Richie Havens dies; folk hero of Woodstock

Richie Havens in concertThe fiery and soulful folk singer Richie Havens, best known for his heroic work in opening the Woodstock rock festival, has died at age 72.

Havens died after a heart attack at his New Jersey home, his manager said.

Havens remained true to his Greenwich Village folk roots, but was a favorite among the rock festival crowds of the late 1960s. His albums between 1968 and 1971 were heavy with psychedelic imagery, notably “Richard P. Havens, 1983,” the 1969 album on which he covered four Beatles songs and another by Donovan.

But it was 1967’s straight folk album “Mixed Bag” that first found Havens a wide audience, boosted by play on the emerging free-form FM radio format. Like Jefferson Airplane, he found the power and transcendence in its opening song, “High Flyin’ Bird,” by Billy Edd Wheeler. “Handsome Johnny,” a time-traveling protest song, later would find a home in the “Woodstock” movie.

Havens’ last album was “Nobody Left to Crown” in 2008. He stopped touring in 2012.

Havens’ propulsive guitar style — unusual if not unique at the time — found its sound in an open D tuning, a favorite of blues musicians. His fiery playing was captured to perfection in his improvisational “Freedom/Motherless Child” in the film “Woodstock.” It remains Havens’ best-known performance. A version appears in a emotionally charged scene in Quentin Tarantino’s “Django Unchained.”

Richie HavensHavens wasn’t supposed to open Woodstock, but was pressed into action when the band Sweetwater had trouble making it into the mobbed music fest. He ended up playing for almost three hours, and was asked to play more because fest organizers still needed more time for the next act. He told the music blog Owl and Bear:

I had no more songs. But I did what I had to do. I stepped up to the mic and did the first thing that came to my mouth, which was “Freedom,” and that went on until the words to “Motherless Child” came out.

As a young man, the Brooklyn doo-wop and gospel singer was drawn to the folk-music scene in Greenwich Village. He said “it took a while before I thought of picking up a guitar,” however. That came at the urging of Fred Neil, who heard Havens singing harmony from the audience.

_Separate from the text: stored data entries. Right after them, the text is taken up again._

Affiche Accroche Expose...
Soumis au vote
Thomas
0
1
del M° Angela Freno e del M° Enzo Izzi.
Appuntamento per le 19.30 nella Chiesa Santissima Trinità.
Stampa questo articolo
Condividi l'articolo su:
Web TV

“I learned how to play in order to sing the songs I heard in Greenwich Village in the late 1950s into the early ’60s,” Havens wrote in a brief tutorial on his web site. “They were a different kind of song than the doo-wop songs I sang in Brooklyn with my friends. They were songs that made me think and even confirmed many of my own theories about Human Beings and what we were supposed to be.”

Havens also played sitar, on his own albums and on the debut LP by the Electric Flag.

Havens covered psychedelic music classics including “All Along the Watchtower,” “Darkness, Darkness,” “What You Gonna Do About Me” and “Strawberry Fields Forever.” He interpreted rock songs throughout his long career, especially those with political themes such as “Lives in the Balance” by Jackson Browne.

Havens, who performed throughout most of his career dressed in robes and beads, was active in the ecology movement, with a focus on educating children.

His songs were used extensively in film and television, including “The Wonder Years,” “The West Wing,” “Tell No One” and “Taking Woodstock.”

Richard Pierce Havens was born in Brooklyn in 1941.


  1. Race Baker says:

    I was probably 9 or 10 years old in the 80’s when I first heard Richie on my dad’s record of the Woodstock movie soundtrack. It blew me away and I recognized the passion and importance of his talent even being so young. I had a hard time getting into newer music as I got older after hearing the transcendent and timeless power that music was capable of. That era was and will always be the pinnacle of 20th century music.

  2. Race Baker says:

    For what is probably Richie’s most psychedelic song, check out “For Heaven’s Sake” from the album Richard P. Havens 1983 … there is a video of the song on You Tube.